Items from a dataset
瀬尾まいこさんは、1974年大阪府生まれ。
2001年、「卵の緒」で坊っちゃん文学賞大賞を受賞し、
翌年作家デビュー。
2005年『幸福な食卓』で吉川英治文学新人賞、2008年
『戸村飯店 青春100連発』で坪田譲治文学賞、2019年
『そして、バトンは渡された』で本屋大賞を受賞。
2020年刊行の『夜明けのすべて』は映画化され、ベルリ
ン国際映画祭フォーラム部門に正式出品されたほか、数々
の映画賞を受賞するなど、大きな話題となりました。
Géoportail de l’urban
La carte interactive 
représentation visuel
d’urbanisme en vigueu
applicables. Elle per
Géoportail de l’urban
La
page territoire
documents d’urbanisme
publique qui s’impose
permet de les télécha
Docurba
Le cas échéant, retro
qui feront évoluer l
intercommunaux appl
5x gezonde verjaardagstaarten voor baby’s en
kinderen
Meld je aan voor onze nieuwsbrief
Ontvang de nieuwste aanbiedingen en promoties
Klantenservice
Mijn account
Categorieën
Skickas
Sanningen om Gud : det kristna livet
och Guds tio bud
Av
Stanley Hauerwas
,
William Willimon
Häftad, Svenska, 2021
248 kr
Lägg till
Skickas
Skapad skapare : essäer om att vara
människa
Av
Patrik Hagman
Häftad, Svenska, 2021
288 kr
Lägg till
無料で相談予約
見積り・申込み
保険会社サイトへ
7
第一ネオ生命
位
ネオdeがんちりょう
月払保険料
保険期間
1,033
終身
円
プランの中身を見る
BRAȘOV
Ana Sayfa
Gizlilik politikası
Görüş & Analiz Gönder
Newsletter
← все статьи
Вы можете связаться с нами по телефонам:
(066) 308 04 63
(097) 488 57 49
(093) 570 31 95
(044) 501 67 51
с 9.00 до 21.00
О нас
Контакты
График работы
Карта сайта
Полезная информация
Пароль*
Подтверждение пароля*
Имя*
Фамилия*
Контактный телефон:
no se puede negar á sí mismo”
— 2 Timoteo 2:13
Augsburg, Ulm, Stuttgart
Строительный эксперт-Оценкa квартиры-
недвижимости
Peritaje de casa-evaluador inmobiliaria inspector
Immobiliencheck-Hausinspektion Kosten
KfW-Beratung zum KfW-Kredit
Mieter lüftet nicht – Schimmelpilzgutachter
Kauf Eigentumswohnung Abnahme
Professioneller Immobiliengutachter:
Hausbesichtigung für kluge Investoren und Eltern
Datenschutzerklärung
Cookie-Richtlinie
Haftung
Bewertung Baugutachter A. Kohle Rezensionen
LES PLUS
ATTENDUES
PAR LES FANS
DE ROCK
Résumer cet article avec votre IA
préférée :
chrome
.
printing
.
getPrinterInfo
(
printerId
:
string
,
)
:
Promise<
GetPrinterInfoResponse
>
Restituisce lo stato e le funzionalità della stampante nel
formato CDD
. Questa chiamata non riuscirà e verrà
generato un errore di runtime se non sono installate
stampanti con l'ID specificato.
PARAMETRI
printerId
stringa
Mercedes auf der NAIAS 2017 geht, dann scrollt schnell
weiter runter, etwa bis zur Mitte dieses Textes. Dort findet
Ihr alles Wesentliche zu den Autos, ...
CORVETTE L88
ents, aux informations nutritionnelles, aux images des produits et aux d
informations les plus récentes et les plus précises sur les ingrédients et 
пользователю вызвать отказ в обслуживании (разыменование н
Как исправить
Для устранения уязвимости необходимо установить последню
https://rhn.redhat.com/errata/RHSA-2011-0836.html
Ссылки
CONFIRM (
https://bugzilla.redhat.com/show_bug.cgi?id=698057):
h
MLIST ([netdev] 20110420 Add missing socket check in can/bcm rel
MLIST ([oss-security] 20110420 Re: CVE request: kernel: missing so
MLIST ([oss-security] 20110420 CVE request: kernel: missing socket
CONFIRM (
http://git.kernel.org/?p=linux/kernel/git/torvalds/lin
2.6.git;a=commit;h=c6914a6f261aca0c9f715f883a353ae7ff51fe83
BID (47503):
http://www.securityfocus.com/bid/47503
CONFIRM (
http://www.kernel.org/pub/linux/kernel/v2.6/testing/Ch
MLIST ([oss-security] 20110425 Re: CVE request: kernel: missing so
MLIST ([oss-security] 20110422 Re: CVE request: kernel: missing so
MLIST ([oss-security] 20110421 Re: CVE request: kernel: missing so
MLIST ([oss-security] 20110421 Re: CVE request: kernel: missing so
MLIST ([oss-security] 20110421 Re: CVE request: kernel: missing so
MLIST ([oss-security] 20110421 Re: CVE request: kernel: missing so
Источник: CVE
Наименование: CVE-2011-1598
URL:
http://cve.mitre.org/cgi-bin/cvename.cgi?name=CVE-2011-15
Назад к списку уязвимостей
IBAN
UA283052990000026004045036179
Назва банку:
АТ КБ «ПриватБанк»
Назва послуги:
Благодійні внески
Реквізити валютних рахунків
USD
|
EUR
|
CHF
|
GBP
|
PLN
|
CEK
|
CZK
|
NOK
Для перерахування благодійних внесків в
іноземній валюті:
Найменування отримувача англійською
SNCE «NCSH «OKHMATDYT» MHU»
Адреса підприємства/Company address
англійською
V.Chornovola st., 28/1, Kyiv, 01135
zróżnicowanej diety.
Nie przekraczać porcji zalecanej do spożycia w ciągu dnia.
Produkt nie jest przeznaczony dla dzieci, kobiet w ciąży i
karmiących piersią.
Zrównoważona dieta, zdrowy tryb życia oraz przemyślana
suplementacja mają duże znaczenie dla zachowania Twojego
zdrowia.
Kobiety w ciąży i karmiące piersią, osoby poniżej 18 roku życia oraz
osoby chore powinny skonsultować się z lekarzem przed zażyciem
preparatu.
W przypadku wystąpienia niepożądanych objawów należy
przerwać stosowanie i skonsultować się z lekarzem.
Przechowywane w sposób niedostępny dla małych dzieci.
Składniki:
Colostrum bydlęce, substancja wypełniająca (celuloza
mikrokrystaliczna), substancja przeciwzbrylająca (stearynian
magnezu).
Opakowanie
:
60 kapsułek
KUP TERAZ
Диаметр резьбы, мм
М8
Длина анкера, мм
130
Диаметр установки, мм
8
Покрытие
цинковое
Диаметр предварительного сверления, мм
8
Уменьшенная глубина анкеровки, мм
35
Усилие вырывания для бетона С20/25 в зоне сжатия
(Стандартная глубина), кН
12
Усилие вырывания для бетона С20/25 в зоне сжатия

Exercise objective: Scan the entries above and show each line that contains the word "informations".

Task output:
ents, aux informations nutritionnelles, aux images des produits et aux d
informations les plus récentes et les plus précises sur les ingrédients et 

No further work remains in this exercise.